Would you transcribe the records word for word, please?
====================
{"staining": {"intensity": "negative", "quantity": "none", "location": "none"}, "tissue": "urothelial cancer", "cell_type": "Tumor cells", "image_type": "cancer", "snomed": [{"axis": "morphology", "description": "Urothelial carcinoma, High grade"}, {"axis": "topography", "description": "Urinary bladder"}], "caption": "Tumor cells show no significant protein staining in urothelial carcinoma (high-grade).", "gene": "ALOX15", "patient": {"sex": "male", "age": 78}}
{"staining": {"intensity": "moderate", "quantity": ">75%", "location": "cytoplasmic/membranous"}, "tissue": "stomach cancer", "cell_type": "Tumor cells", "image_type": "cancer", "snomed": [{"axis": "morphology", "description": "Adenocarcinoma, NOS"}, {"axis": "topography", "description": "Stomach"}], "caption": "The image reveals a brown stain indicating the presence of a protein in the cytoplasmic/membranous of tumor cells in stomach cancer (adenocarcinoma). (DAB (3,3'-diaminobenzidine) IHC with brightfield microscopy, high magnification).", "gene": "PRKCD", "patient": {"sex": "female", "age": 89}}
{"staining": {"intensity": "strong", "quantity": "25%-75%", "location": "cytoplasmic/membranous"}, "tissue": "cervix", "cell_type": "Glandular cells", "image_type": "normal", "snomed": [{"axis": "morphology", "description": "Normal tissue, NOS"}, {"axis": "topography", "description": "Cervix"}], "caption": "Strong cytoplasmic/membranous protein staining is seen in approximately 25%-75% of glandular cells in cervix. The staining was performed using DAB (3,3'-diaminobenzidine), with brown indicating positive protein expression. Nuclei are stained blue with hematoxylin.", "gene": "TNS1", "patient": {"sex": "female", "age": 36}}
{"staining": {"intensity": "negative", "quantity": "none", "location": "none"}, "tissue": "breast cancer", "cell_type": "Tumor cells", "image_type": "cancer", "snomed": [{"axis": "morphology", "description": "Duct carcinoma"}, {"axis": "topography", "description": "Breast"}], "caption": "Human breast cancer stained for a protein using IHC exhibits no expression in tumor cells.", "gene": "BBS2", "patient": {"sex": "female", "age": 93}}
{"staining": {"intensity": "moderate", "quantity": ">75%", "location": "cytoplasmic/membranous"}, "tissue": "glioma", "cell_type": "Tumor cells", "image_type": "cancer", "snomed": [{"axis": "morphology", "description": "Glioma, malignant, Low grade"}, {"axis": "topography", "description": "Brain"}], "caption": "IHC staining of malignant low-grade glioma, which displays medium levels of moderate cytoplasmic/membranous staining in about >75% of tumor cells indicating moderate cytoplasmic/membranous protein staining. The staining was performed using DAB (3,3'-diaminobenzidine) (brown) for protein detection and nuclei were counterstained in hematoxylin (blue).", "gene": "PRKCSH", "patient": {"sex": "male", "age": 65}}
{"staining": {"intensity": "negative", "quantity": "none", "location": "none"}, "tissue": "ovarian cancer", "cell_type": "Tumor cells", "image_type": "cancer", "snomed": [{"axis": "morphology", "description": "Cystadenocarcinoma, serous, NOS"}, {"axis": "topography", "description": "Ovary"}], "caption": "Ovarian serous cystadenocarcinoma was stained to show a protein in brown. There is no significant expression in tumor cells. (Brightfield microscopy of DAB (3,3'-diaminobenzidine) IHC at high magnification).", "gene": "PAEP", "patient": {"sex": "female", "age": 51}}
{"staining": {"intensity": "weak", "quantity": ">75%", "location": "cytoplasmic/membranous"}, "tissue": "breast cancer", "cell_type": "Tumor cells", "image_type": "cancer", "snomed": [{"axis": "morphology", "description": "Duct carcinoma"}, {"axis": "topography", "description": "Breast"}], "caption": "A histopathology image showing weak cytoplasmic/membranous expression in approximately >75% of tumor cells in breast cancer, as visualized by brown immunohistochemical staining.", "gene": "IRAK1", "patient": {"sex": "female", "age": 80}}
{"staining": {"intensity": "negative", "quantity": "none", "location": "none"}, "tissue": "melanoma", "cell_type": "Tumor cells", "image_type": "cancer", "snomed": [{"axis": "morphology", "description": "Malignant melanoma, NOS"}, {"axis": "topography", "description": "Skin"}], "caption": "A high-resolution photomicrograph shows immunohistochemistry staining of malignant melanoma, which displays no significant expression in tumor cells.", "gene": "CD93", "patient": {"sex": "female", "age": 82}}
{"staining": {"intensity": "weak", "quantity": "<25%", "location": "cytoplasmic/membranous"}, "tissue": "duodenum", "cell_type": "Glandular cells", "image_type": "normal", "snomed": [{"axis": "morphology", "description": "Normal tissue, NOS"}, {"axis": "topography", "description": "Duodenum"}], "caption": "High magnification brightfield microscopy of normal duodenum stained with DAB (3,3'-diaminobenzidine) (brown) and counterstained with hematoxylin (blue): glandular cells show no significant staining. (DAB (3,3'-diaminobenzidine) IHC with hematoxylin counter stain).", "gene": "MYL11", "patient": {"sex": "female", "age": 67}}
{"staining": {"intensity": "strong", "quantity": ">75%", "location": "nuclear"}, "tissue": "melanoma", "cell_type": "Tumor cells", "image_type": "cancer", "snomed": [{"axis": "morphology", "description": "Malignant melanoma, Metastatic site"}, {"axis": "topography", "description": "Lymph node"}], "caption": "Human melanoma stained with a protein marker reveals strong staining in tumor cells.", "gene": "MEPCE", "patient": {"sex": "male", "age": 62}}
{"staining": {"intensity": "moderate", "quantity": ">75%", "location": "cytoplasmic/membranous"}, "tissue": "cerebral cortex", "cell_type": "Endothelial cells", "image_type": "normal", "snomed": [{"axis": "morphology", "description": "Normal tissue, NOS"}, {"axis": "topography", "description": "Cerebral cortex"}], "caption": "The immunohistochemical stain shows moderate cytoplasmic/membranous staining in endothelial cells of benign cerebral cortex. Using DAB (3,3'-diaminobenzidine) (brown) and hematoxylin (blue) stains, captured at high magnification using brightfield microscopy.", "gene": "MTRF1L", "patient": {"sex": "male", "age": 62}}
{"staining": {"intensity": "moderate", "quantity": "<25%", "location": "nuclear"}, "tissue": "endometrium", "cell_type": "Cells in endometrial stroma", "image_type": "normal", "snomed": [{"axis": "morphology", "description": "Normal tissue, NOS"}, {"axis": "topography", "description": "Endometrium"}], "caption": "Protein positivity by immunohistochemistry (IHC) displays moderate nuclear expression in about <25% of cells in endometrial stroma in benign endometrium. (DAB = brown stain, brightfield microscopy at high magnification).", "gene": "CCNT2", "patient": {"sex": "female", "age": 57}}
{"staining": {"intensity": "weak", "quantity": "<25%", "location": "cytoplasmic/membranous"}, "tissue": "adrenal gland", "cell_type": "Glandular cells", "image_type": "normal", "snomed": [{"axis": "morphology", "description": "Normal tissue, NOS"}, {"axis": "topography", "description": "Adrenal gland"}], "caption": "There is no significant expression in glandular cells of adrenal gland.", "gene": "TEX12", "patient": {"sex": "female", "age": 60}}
====================
▶ [SOLUTION TO THIS EXERCISE]:
{"staining": {"intensity": "negative", "quantity": "none", "location": "none"}, "tissue": "urothelial cancer", "cell_type": "Tumor cells", "image_type": "cancer", "snomed": [{"axis": "morphology", "description": "Urothelial carcinoma, High grade"}, {"axis": "topography", "description": "Urinary bladder"}], "caption": "Tumor cells show no significant protein staining in urothelial carcinoma (high-grade).", "gene": "ALOX15", "patient": {"sex": "male", "age": 78}}
{"staining": {"intensity": "moderate", "quantity": ">75%", "location": "cytoplasmic/membranous"}, "tissue": "stomach cancer", "cell_type": "Tumor cells", "image_type": "cancer", "snomed": [{"axis": "morphology", "description": "Adenocarcinoma, NOS"}, {"axis": "topography", "description": "Stomach"}], "caption": "The image reveals a brown stain indicating the presence of a protein in the cytoplasmic/membranous of tumor cells in stomach cancer (adenocarcinoma). (DAB (3,3'-diaminobenzidine) IHC with brightfield microscopy, high magnification).", "gene": "PRKCD", "patient": {"sex": "female", "age": 89}}
{"staining": {"intensity": "strong", "quantity": "25%-75%", "location": "cytoplasmic/membranous"}, "tissue": "cervix", "cell_type": "Glandular cells", "image_type": "normal", "snomed": [{"axis": "morphology", "description": "Normal tissue, NOS"}, {"axis": "topography", "description": "Cervix"}], "caption": "Strong cytoplasmic/membranous protein staining is seen in approximately 25%-75% of glandular cells in cervix. The staining was performed using DAB (3,3'-diaminobenzidine), with brown indicating positive protein expression. Nuclei are stained blue with hematoxylin.", "gene": "TNS1", "patient": {"sex": "female", "age": 36}}
{"staining": {"intensity": "negative", "quantity": "none", "location": "none"}, "tissue": "breast cancer", "cell_type": "Tumor cells", "image_type": "cancer", "snomed": [{"axis": "morphology", "description": "Duct carcinoma"}, {"axis": "topography", "description": "Breast"}], "caption": "Human breast cancer stained for a protein using IHC exhibits no expression in tumor cells.", "gene": "BBS2", "patient": {"sex": "female", "age": 93}}
{"staining": {"intensity": "moderate", "quantity": ">75%", "location": "cytoplasmic/membranous"}, "tissue": "glioma", "cell_type": "Tumor cells", "image_type": "cancer", "snomed": [{"axis": "morphology", "description": "Glioma, malignant, Low grade"}, {"axis": "topography", "description": "Brain"}], "caption": "IHC staining of malignant low-grade glioma, which displays medium levels of moderate cytoplasmic/membranous staining in about >75% of tumor cells indicating moderate cytoplasmic/membranous protein staining. The staining was performed using DAB (3,3'-diaminobenzidine) (brown) for protein detection and nuclei were counterstained in hematoxylin (blue).", "gene": "PRKCSH", "patient": {"sex": "male", "age": 65}}
{"staining": {"intensity": "negative", "quantity": "none", "location": "none"}, "tissue": "ovarian cancer", "cell_type": "Tumor cells", "image_type": "cancer", "snomed": [{"axis": "morphology", "description": "Cystadenocarcinoma, serous, NOS"}, {"axis": "topography", "description": "Ovary"}], "caption": "Ovarian serous cystadenocarcinoma was stained to show a protein in brown. There is no significant expression in tumor cells. (Brightfield microscopy of DAB (3,3'-diaminobenzidine) IHC at high magnification).", "gene": "PAEP", "patient": {"sex": "female", "age": 51}}
{"staining": {"intensity": "weak", "quantity": ">75%", "location": "cytoplasmic/membranous"}, "tissue": "breast cancer", "cell_type": "Tumor cells", "image_type": "cancer", "snomed": [{"axis": "morphology", "description": "Duct carcinoma"}, {"axis": "topography", "description": "Breast"}], "caption": "A histopathology image showing weak cytoplasmic/membranous expression in approximately >75% of tumor cells in breast cancer, as visualized by brown immunohistochemical staining.", "gene": "IRAK1", "patient": {"sex": "female", "age": 80}}
{"staining": {"intensity": "negative", "quantity": "none", "location": "none"}, "tissue": "melanoma", "cell_type": "Tumor cells", "image_type": "cancer", "snomed": [{"axis": "morphology", "description": "Malignant melanoma, NOS"}, {"axis": "topography", "description": "Skin"}], "caption": "A high-resolution photomicrograph shows immunohistochemistry staining of malignant melanoma, which displays no significant expression in tumor cells.", "gene": "CD93", "patient": {"sex": "female", "age": 82}}
{"staining": {"intensity": "weak", "quantity": "<25%", "location": "cytoplasmic/membranous"}, "tissue": "duodenum", "cell_type": "Glandular cells", "image_type": "normal", "snomed": [{"axis": "morphology", "description": "Normal tissue, NOS"}, {"axis": "topography", "description": "Duodenum"}], "caption": "High magnification brightfield microscopy of normal duodenum stained with DAB (3,3'-diaminobenzidine) (brown) and counterstained with hematoxylin (blue): glandular cells show no significant staining. (DAB (3,3'-diaminobenzidine) IHC with hematoxylin counter stain).", "gene": "MYL11", "patient": {"sex": "female", "age": 67}}
{"staining": {"intensity": "strong", "quantity": ">75%", "location": "nuclear"}, "tissue": "melanoma", "cell_type": "Tumor cells", "image_type": "cancer", "snomed": [{"axis": "morphology", "description": "Malignant melanoma, Metastatic site"}, {"axis": "topography", "description": "Lymph node"}], "caption": "Human melanoma stained with a protein marker reveals strong staining in tumor cells.", "gene": "MEPCE", "patient": {"sex": "male", "age": 62}}
{"staining": {"intensity": "moderate", "quantity": ">75%", "location": "cytoplasmic/membranous"}, "tissue": "cerebral cortex", "cell_type": "Endothelial cells", "image_type": "normal", "snomed": [{"axis": "morphology", "description": "Normal tissue, NOS"}, {"axis": "topography", "description": "Cerebral cortex"}], "caption": "The immunohistochemical stain shows moderate cytoplasmic/membranous staining in endothelial cells of benign cerebral cortex. Using DAB (3,3'-diaminobenzidine) (brown) and hematoxylin (blue) stains, captured at high magnification using brightfield microscopy.", "gene": "MTRF1L", "patient": {"sex": "male", "age": 62}}
{"staining": {"intensity": "moderate", "quantity": "<25%", "location": "nuclear"}, "tissue": "endometrium", "cell_type": "Cells in endometrial stroma", "image_type": "normal", "snomed": [{"axis": "morphology", "description": "Normal tissue, NOS"}, {"axis": "topography", "description": "Endometrium"}], "caption": "Protein positivity by immunohistochemistry (IHC) displays moderate nuclear expression in about <25% of cells in endometrial stroma in benign endometrium. (DAB = brown stain, brightfield microscopy at high magnification).", "gene": "CCNT2", "patient": {"sex": "female", "age": 57}}
{"staining": {"intensity": "weak", "quantity": "<25%", "location": "cytoplasmic/membranous"}, "tissue": "adrenal gland", "cell_type": "Glandular cells", "image_type": "normal", "snomed": [{"axis": "morphology", "description": "Normal tissue, NOS"}, {"axis": "topography", "description": "Adrenal gland"}], "caption": "There is no significant expression in glandular cells of adrenal gland.", "gene": "TEX12", "patient": {"sex": "female", "age": 60}}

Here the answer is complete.